TP53MT pts undergoing allo-HCT had improved OS regardless of allelic status. Median OS for TP53MT pts with allo-HCT was 18.9 vs. 9.2 mo without all-HCT. This benefit was observed across WHO, ICC, and CCF classifications. However, a TP53MT VAF ≥19% predicted worse OS even post allo-HCT (14.6 vs. 47.1 mo, p<0.001).

At 1 year, the survival rate was 78% (95%CI: 69-89%) in TP53MT pts who underwent allo-HCT and had cCR vs. 68% (95%CI: 55-84%) in pts who did not have cCR. However, 1 year survival rate was significantly higher for pts with TP53MT who did not have allo-HCT and achieved cCR (60%, 95%CI: 48-76%) vs. no cCR (26%, 95%CI: 20-35%).

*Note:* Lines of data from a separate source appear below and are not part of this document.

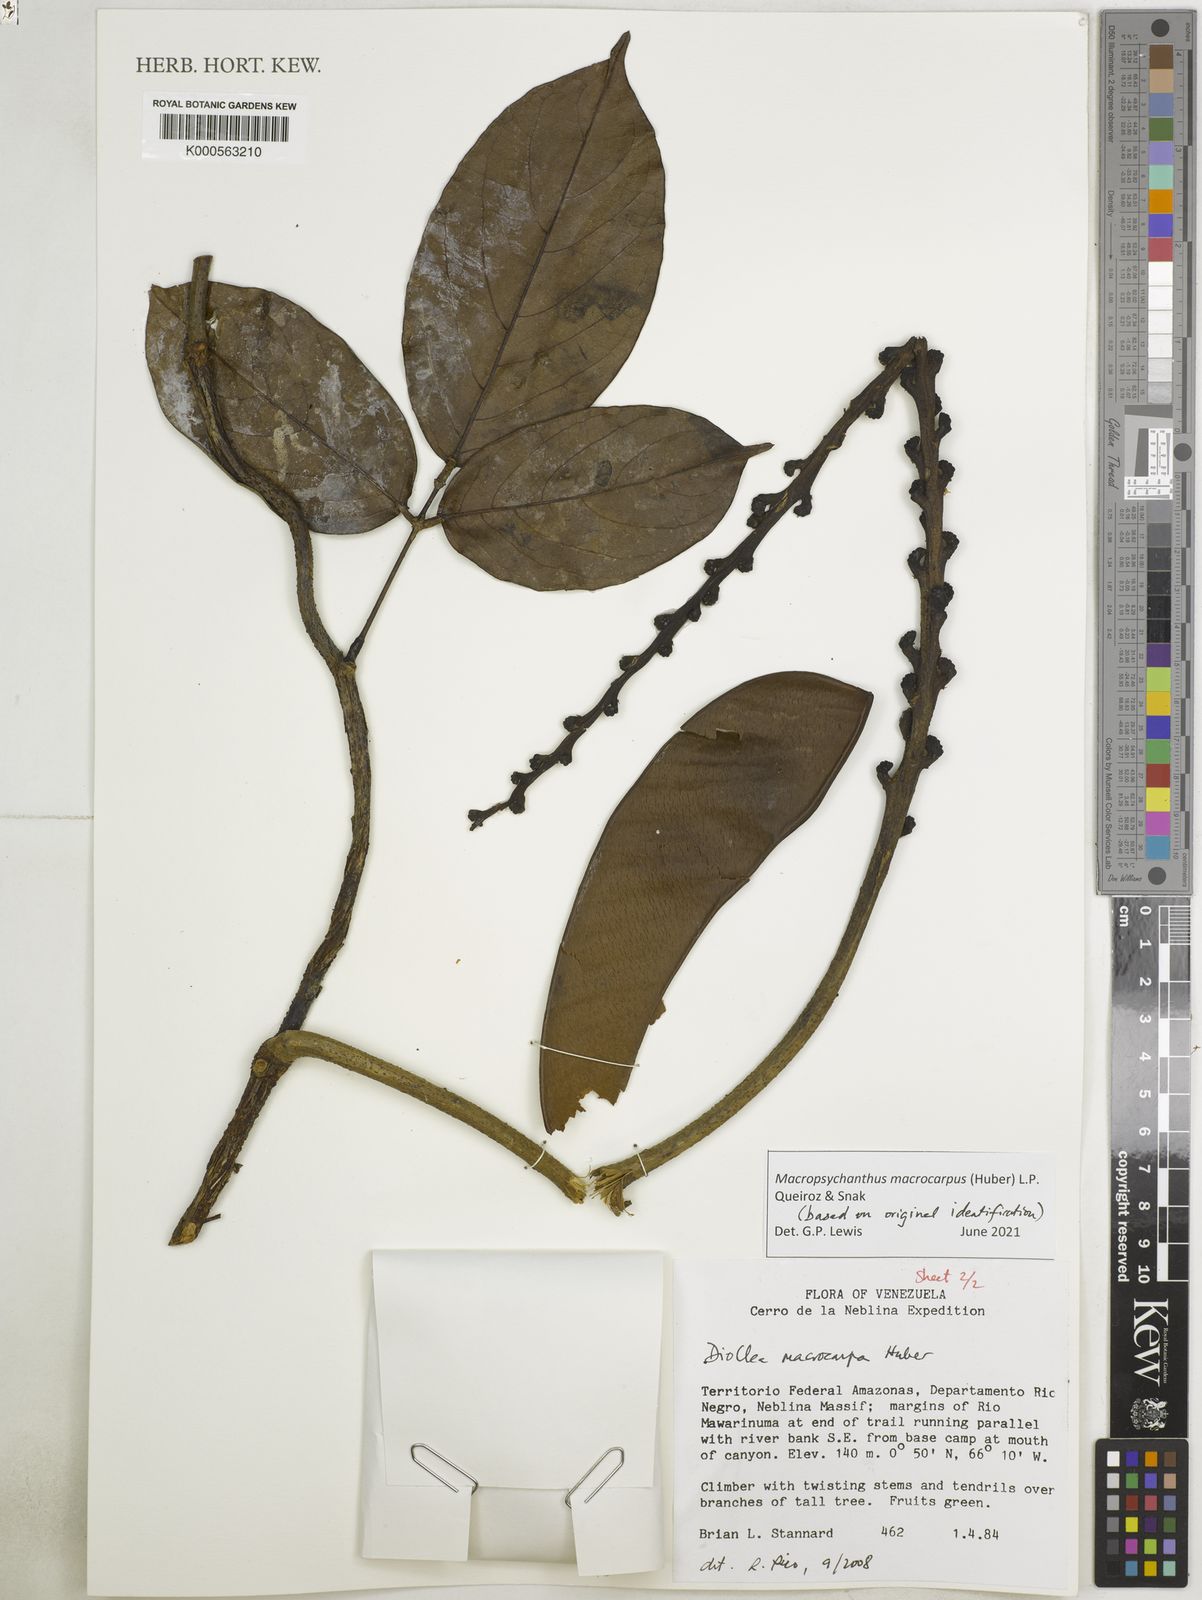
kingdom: Plantae
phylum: Tracheophyta
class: Magnoliopsida
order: Fabales
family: Fabaceae
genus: Macropsychanthus
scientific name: Macropsychanthus
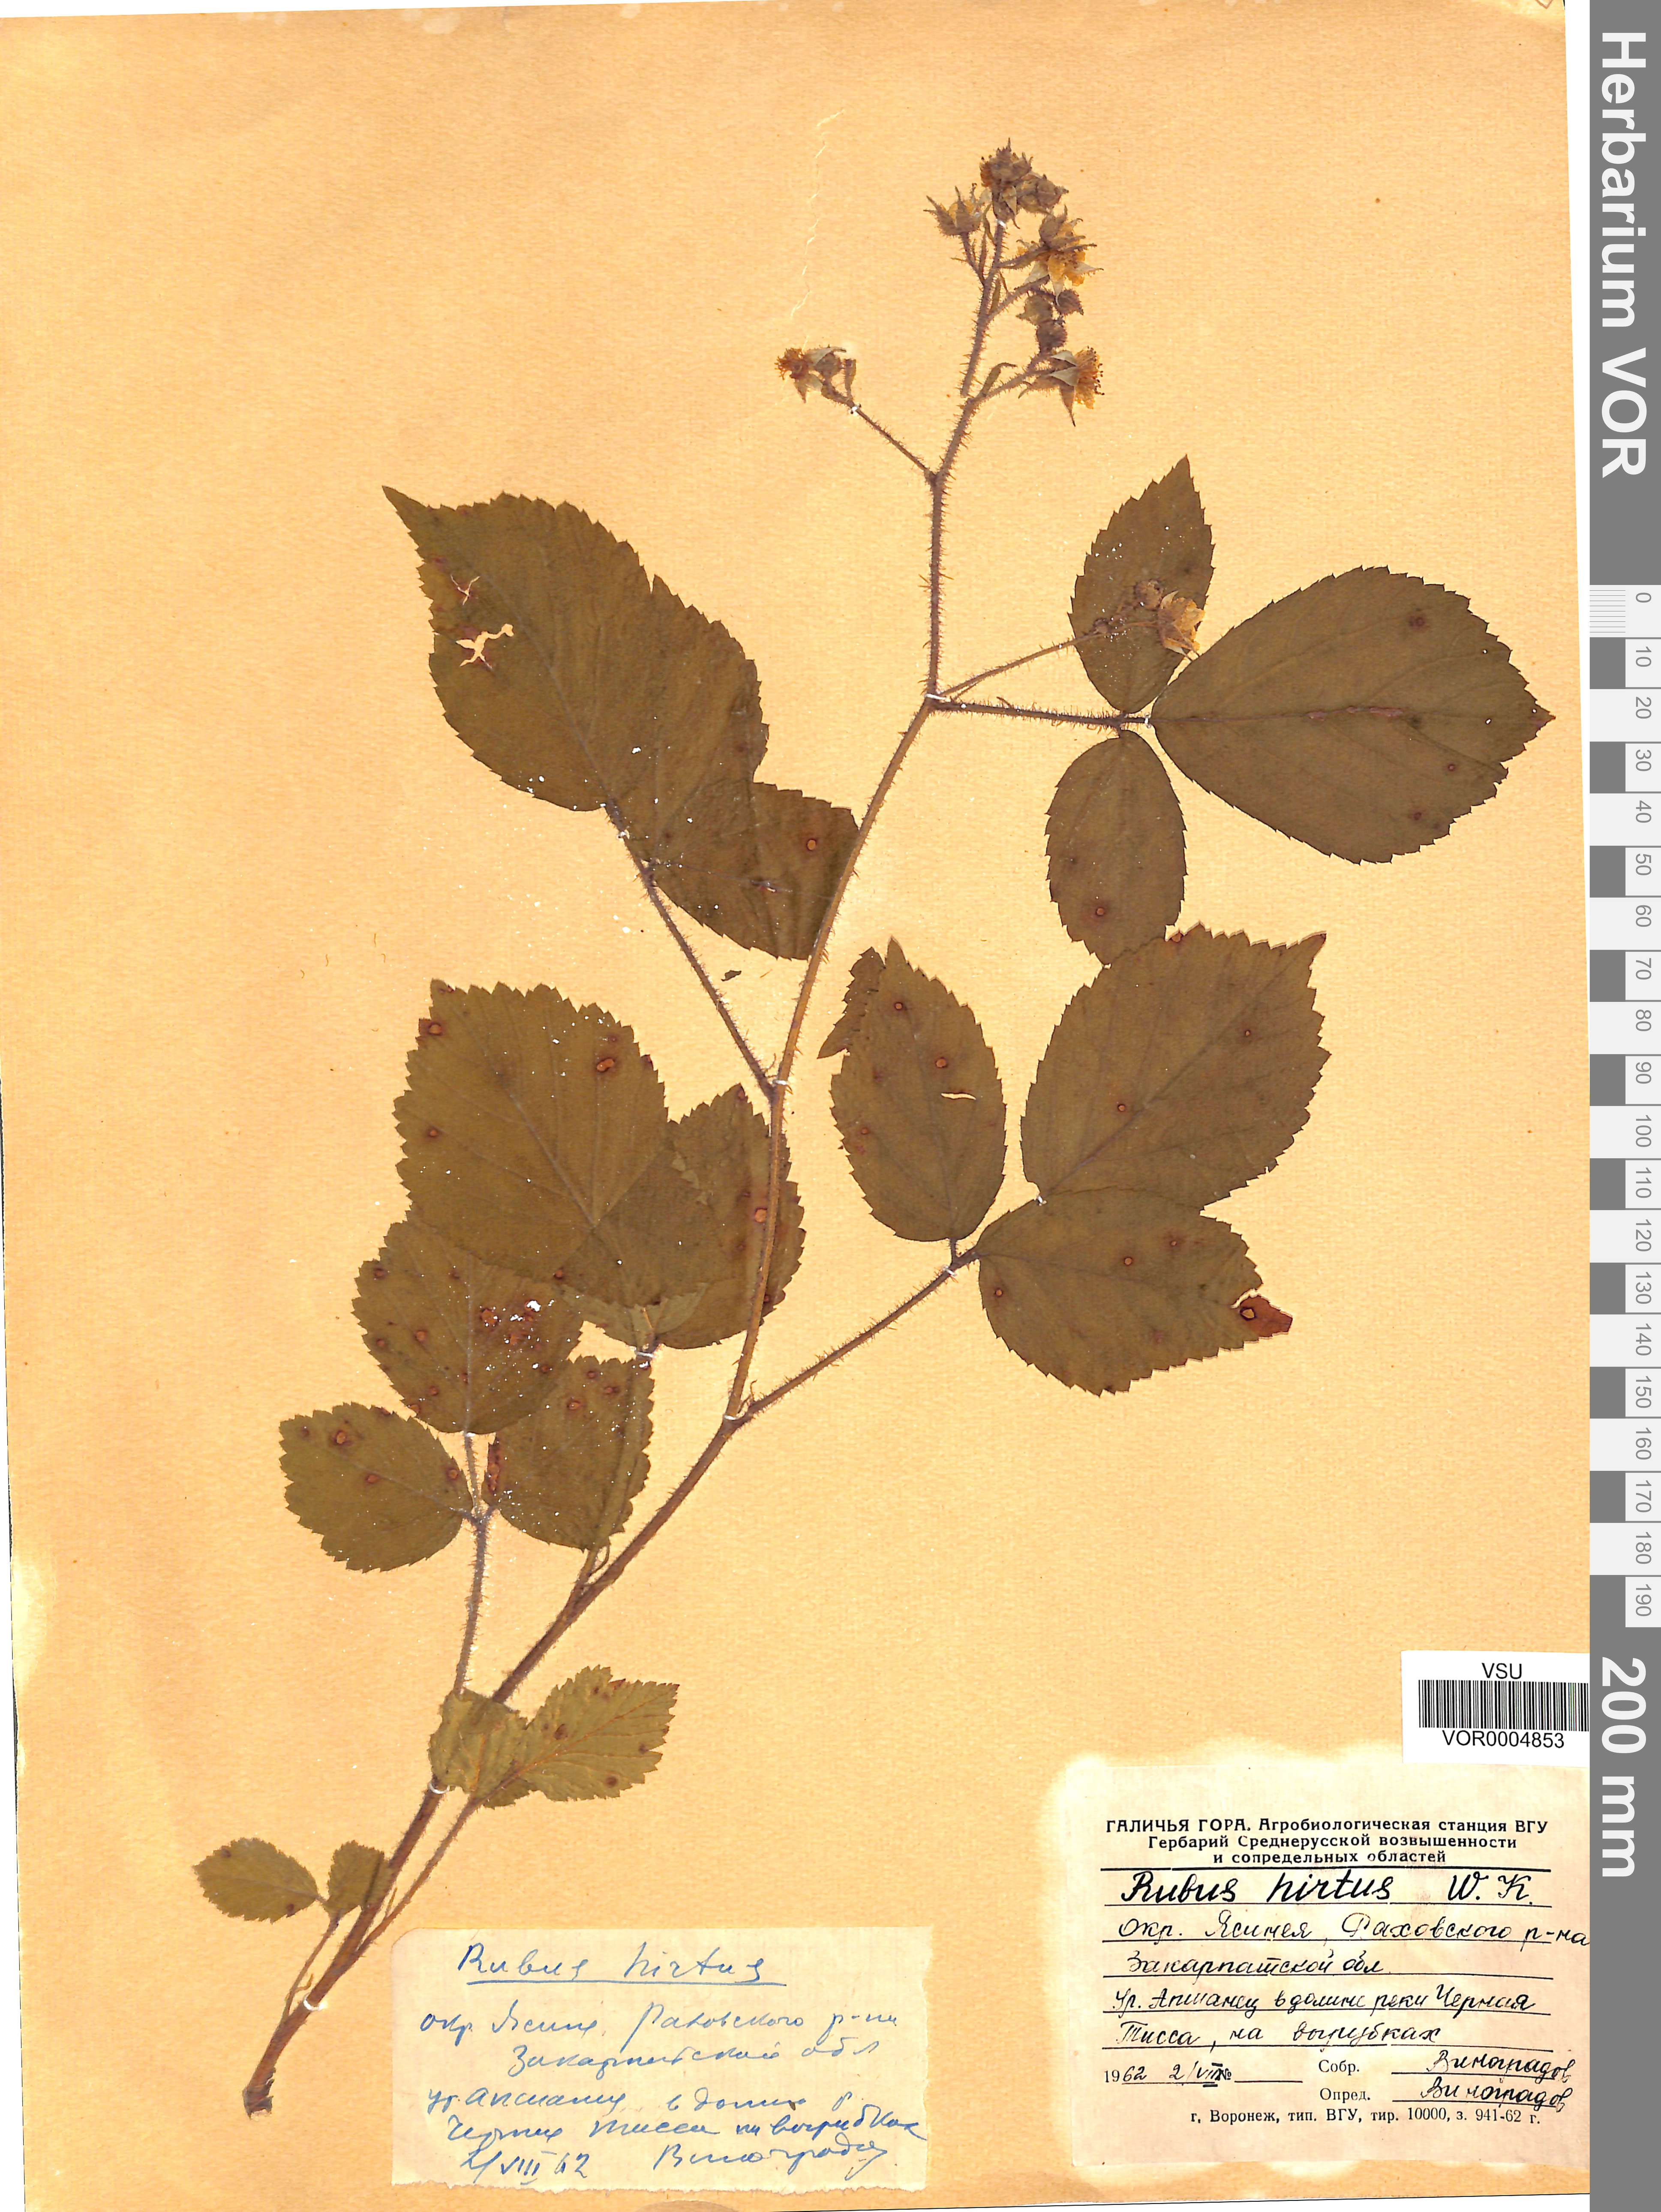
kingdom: Plantae
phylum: Tracheophyta
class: Magnoliopsida
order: Rosales
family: Rosaceae
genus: Rubus
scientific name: Rubus hirtus
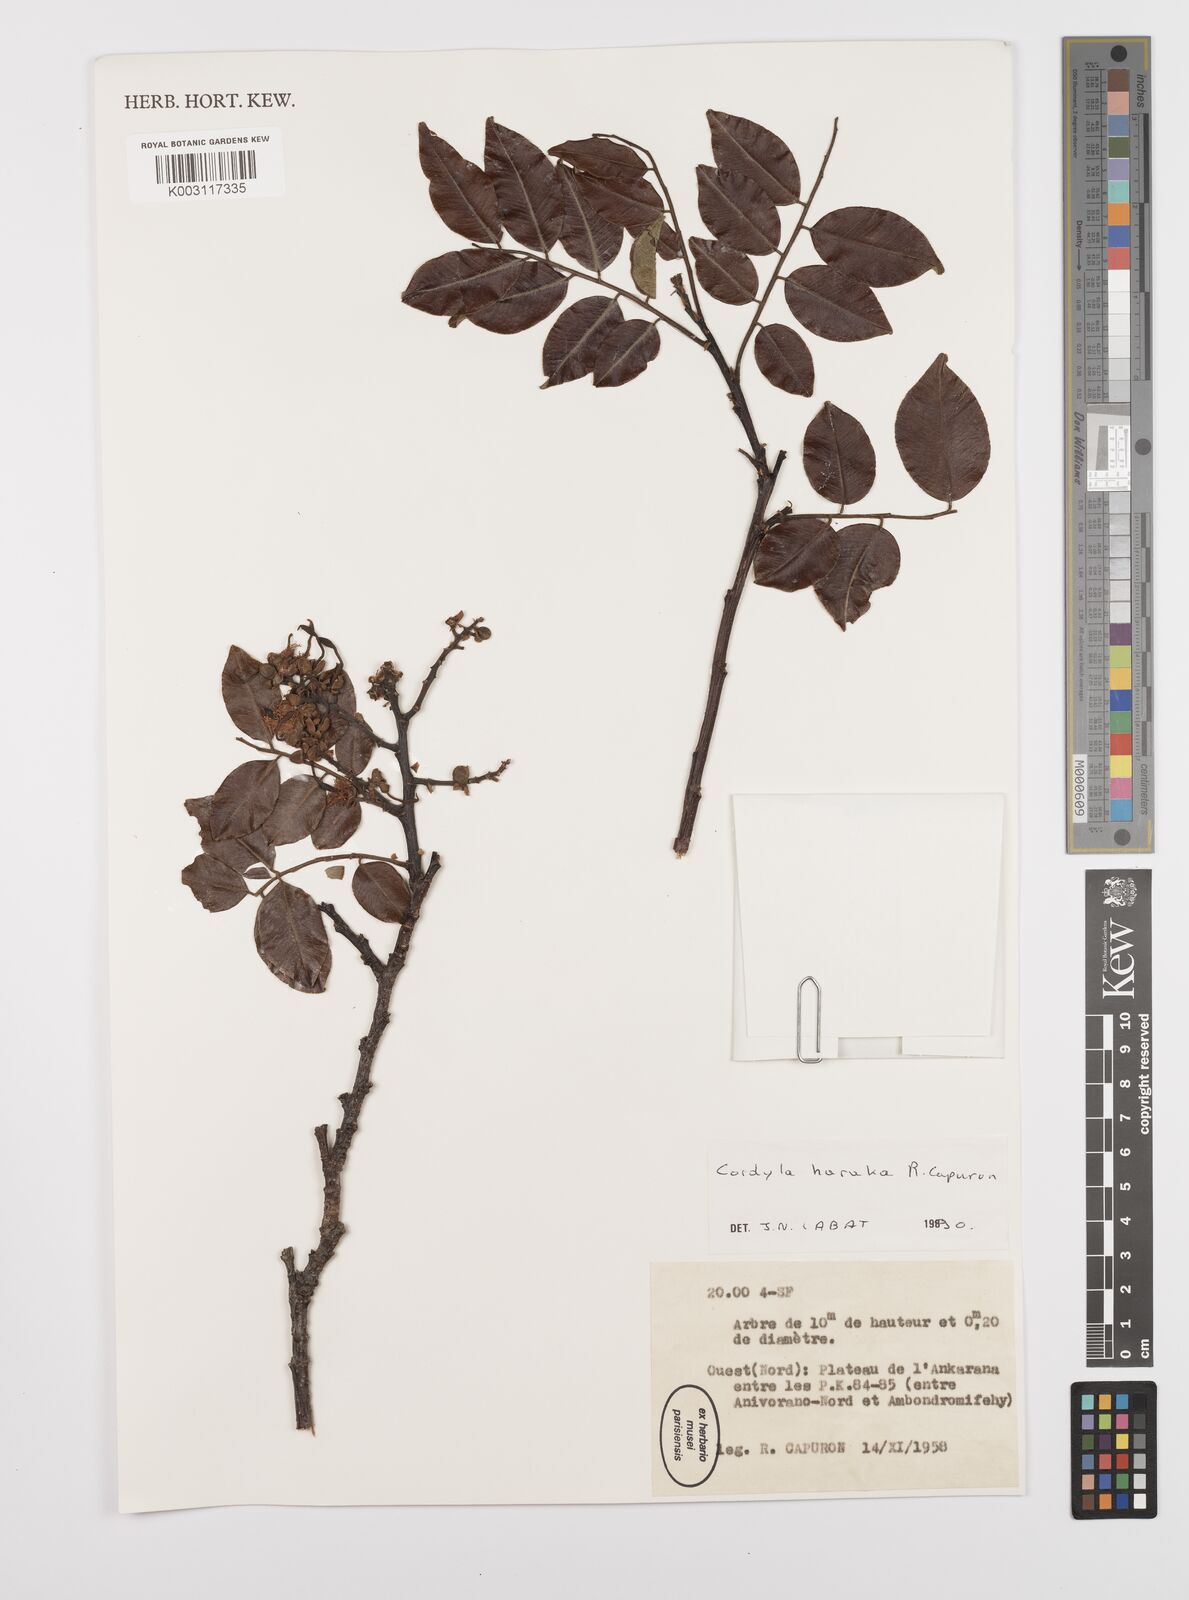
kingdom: Plantae
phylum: Tracheophyta
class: Magnoliopsida
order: Fabales
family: Fabaceae
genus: Cordyla
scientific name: Cordyla haraka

Unsupervised clustering of 335 TP53MT pts identified 9 molecular clusters (MCs). MC2, characterized by low TP53MT VAF (median 17%), fewer co-mutations, and frequent del17p, was associated with significantly improved OS (17.9 mo) and predicted favorable outcome (HR for death: 0.6; 95% CI: 0.4–0.8). Other clusters were enriched for adverse features (e.g., high VAF, multi-hit TP53MT).Conclusions The CCF method appears to best classify biallelic TP53MT pts with worse survival in the absence of accurate assessment of LOH status. Treatment response per IWG 2023 for TP53MT pts was associated with OS only in non-transplanted pts. Allo-HCT improved survival across TP53MT subsets, but TP53 VAF ≥19% at diagnosis remained a strong negative prognostic factor. Integrative clustering revealed a less aggresive molecular subset among TP53MT pts, suggesting refined risk stratification may guide therapy in this high-risk population.

Ref:

1.Bahaj et al. J Hematol Oncol 2023.